Exercise material Start Marker

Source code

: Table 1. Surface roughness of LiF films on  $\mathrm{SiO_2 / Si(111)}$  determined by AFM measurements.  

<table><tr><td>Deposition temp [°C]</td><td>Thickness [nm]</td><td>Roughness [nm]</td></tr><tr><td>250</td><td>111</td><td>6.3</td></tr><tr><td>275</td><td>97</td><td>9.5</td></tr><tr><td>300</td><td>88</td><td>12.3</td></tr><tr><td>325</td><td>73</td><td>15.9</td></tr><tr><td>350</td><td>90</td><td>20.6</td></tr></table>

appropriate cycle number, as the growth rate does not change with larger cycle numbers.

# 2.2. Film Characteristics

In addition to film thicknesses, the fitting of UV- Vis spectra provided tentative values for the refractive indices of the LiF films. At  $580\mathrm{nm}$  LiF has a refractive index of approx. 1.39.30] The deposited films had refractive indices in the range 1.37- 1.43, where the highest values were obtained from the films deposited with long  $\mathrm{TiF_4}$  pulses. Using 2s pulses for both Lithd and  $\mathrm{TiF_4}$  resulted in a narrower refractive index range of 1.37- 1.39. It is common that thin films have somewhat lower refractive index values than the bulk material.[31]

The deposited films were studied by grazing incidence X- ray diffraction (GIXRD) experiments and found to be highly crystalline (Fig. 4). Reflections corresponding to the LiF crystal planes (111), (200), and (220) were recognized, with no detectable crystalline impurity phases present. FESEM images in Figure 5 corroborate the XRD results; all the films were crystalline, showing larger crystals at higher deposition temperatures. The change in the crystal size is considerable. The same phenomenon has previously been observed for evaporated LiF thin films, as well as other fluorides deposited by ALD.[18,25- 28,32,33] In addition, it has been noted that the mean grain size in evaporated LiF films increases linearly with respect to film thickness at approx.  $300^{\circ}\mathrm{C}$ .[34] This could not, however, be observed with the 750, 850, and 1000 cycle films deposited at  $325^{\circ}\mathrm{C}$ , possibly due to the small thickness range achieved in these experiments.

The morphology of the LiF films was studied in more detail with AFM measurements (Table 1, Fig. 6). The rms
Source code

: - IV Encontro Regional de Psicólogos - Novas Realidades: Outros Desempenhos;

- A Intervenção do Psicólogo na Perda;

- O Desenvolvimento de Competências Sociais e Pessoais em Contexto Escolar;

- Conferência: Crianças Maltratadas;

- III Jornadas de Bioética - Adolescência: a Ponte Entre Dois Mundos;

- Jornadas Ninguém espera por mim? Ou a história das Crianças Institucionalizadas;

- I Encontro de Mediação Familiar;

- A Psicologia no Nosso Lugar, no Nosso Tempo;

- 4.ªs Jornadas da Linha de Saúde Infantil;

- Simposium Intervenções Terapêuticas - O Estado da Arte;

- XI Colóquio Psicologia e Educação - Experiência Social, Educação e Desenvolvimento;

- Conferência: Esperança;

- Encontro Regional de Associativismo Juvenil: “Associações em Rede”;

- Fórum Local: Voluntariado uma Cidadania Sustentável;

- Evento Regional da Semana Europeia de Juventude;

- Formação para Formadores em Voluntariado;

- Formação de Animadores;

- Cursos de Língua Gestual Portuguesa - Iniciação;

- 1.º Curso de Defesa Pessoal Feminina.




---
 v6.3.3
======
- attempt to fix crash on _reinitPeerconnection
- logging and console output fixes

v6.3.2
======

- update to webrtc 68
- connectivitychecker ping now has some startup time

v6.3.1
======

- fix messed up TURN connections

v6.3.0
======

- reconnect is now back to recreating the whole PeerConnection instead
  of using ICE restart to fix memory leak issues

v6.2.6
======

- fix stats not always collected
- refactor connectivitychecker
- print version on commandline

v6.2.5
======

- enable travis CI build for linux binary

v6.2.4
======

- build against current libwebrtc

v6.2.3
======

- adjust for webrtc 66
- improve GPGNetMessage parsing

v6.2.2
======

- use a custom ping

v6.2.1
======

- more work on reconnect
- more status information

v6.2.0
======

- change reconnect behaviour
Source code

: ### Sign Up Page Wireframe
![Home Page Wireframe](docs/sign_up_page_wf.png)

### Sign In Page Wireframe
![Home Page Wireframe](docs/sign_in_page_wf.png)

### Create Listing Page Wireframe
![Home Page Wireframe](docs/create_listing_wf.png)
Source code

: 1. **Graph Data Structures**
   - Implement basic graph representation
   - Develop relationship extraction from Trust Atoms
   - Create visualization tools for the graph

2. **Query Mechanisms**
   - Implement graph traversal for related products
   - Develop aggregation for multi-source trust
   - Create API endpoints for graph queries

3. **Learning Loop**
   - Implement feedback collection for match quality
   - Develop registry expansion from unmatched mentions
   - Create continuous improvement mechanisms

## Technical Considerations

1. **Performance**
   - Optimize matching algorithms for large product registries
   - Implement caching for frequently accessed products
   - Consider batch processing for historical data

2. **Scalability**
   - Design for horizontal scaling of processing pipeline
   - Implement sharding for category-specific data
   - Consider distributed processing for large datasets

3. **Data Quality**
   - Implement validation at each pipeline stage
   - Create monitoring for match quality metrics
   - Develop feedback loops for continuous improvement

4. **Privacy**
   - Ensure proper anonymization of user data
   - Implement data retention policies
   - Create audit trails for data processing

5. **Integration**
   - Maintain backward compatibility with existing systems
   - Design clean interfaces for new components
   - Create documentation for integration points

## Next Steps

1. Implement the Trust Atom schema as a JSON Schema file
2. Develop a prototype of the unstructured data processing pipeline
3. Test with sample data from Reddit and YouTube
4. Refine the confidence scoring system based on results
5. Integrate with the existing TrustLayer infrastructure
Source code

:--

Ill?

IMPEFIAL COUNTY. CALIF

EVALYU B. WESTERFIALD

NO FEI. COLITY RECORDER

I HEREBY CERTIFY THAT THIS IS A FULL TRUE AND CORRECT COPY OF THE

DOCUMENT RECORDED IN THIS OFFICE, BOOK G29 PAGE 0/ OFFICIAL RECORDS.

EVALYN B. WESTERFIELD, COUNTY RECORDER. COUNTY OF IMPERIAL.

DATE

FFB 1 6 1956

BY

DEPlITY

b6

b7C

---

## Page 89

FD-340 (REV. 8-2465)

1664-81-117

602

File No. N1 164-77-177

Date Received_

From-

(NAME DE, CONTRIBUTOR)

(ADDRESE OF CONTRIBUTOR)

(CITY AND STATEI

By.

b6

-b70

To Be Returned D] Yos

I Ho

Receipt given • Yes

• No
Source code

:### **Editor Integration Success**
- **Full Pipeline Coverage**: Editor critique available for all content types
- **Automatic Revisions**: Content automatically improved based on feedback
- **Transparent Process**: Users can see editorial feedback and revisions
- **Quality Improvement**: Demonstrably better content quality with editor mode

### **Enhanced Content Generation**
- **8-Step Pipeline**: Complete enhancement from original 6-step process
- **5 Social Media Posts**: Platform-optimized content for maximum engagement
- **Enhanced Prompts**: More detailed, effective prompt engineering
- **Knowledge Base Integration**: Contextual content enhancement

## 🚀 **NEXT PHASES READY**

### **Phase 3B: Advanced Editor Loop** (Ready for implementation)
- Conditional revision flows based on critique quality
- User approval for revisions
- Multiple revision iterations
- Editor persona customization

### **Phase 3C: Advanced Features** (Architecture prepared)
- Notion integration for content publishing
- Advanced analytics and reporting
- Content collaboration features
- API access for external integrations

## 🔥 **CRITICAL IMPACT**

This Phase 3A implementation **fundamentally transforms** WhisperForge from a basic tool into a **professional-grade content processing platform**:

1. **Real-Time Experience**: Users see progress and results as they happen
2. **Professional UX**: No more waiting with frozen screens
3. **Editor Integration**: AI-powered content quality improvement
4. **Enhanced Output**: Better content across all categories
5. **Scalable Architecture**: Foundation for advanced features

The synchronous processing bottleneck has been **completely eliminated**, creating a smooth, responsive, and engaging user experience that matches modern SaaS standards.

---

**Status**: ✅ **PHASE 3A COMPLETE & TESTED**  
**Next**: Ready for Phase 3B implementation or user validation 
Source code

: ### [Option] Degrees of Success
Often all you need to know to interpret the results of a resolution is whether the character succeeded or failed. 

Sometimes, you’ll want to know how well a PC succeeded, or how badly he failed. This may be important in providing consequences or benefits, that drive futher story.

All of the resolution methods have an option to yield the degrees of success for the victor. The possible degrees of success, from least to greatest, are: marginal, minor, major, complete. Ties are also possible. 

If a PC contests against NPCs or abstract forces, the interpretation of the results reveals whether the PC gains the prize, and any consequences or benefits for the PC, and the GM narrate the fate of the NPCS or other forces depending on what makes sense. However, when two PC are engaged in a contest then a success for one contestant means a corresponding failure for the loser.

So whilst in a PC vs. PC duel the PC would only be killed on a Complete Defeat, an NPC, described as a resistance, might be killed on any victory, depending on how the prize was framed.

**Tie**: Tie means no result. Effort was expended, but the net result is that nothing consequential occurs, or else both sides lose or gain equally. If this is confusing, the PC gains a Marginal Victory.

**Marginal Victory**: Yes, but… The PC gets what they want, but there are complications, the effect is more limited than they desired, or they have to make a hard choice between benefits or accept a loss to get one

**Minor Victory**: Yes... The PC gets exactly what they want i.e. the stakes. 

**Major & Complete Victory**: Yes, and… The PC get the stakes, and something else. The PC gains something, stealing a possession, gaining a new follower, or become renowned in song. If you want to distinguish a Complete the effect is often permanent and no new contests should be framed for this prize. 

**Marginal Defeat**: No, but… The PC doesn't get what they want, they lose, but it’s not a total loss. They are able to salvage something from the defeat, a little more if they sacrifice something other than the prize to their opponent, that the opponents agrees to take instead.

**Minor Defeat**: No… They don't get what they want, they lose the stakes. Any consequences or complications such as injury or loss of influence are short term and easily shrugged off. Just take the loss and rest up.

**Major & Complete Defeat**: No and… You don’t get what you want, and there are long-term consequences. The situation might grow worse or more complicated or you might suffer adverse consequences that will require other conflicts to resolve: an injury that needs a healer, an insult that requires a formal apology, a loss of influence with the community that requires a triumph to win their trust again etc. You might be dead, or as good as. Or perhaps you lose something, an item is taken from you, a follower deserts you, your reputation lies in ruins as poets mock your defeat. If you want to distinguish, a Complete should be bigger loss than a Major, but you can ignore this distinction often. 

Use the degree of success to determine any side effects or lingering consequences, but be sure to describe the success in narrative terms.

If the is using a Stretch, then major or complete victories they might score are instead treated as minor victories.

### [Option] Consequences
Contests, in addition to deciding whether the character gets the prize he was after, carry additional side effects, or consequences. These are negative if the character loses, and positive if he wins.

Exercise material End Marker

#### What you need to do:
Copy the entries above exactly, but only from the line holding "<table><tr><td>Deposition temp [°C]</td><td>Thickness" through the line holding "# 2.2. Film Characteristics", both included.

#### Final answer:
<table><tr><td>Deposition temp [°C]</td><td>Thickness [nm]</td><td>Roughness [nm]</td></tr><tr><td>250</td><td>111</td><td>6.3</td></tr><tr><td>275</td><td>97</td><td>9.5</td></tr><tr><td>300</td><td>88</td><td>12.3</td></tr><tr><td>325</td><td>73</td><td>15.9</td></tr><tr><td>350</td><td>90</td><td>20.6</td></tr></table>

appropriate cycle number, as the growth rate does not change with larger cycle numbers.

# 2.2. Film Characteristics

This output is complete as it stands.